Lesetext:
Denn wenn das nicht ohnehin eine hoffnungslos überzogene Erwartung an jedes beliebige Buch wäre, ist es auch Srniceks und Williams‘ tatsächlichem Anliegen unangemessen. Was sie zu skizzieren unternehmen, ist kein revolutionärer Coup, sondern eine belastbare Langzeitstrategie zur Überwindung des Neoliberalismus durch eine nachhaltige Veränderung des gesamtgesellschaftlichen Bewusstseins – ebenso wie auch der Neoliberalismus selbst den sozialdemokratisch-keynesianisch geprägten Nachkriegskapitalismus abgelöst hat: in jahrzehntelanger geduldiger Kampagnenarbeit.

Hegemonie statt Folklore

Die Autoren verzichten in ihrem Buch übrigens ganz bewusst auf den häufig missverstandenen Begriff des Akzelerationismus, teilen aber weiterhin seine Inhalte. So beginnen sie ihre Analysen mit einer Diagnose dessen, was die heutige Linke gegenüber einem globalen Kapitalismus weitgehend handlungsunfähig mache: eine ausschließlich folkloristische Politik (folk politics). Damit meinen sie die bisweilen als unanfechtbaren Heilsplan vertretene Bevorzugung oder gar Beschränkung auf lokale, horizontal, also unhierarchisch organisierte, zumeist defensiv und reaktiv ausgerichtete direkte Aktionen, die vornehmlich auf unmittelbare Effekte abzielen. Als prominentes Beispiel führen sie etwa die Occupy-Bewegung an.

Entnommene Daten:
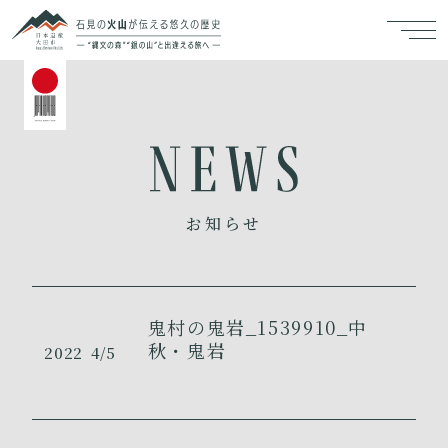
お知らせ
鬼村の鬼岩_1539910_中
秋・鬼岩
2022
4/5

...

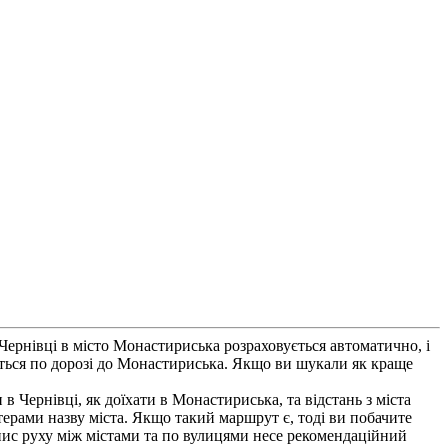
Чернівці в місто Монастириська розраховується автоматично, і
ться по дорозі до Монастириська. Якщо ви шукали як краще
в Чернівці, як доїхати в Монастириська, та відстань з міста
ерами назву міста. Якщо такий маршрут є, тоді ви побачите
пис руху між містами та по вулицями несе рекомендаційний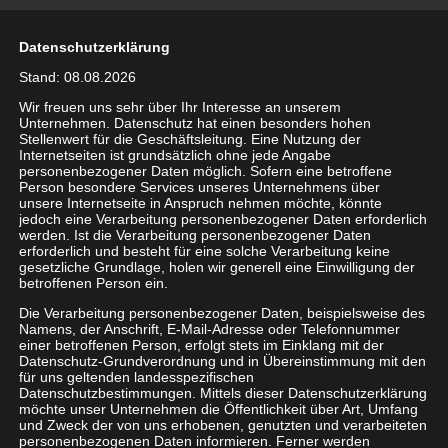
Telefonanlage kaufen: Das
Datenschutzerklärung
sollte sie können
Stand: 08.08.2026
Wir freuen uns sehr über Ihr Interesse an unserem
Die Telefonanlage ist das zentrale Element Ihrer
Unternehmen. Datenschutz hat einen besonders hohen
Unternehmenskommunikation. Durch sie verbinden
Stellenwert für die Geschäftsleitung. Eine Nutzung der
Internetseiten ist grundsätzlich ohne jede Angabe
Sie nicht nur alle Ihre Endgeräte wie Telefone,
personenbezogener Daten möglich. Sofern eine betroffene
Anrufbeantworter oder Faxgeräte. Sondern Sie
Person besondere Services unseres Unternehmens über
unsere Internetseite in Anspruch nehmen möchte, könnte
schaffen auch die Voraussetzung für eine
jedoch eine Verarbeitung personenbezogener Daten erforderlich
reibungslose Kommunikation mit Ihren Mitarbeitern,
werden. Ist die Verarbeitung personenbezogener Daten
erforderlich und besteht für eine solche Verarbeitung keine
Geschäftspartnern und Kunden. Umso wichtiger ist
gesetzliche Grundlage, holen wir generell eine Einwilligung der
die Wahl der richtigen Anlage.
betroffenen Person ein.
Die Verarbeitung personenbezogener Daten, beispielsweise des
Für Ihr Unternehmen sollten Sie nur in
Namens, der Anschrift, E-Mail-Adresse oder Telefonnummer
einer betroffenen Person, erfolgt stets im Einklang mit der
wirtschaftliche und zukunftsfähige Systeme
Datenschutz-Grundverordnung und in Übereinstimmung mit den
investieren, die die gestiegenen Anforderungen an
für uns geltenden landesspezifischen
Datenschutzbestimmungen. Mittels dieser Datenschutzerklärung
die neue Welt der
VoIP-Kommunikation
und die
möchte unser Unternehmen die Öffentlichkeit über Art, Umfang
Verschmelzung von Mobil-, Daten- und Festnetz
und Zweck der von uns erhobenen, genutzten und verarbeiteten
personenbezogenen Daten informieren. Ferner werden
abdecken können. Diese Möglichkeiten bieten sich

Ihre Aufgaben:
1. Beantworte anhand des Lesetexts diese drei Fragen:
(a) Was wollen Srnicek und Williams laut Text anstelle eines revolutionären Coups skizzieren?
(b) Auf welchen Begriff verzichten die Autoren in ihrem Buch bewusst?
(c) Welche Bewegung führen sie als prominentes Beispiel an?
2. Welche Merkmale schreibt der Lesetext den direkten Aktionen der folkloristischen Politik zu? Nenne alle.
Die Daten sind eigenständiges Material und gehören nicht zum Lesetext.

Lösungen:
1.
(a) Eine belastbare Langzeitstrategie zur Überwindung des Neoliberalismus durch eine nachhaltige Veränderung des gesamtgesellschaftlichen Bewusstseins.
(b) Auf den Begriff des Akzelerationismus.
(c) Die Occupy-Bewegung.

2.
- lokal
- horizontal, also unhierarchisch organisiert
- zumeist defensiv ausgerichtet
- zumeist reaktiv ausgerichtet
- vornehmlich auf unmittelbare Effekte abzielend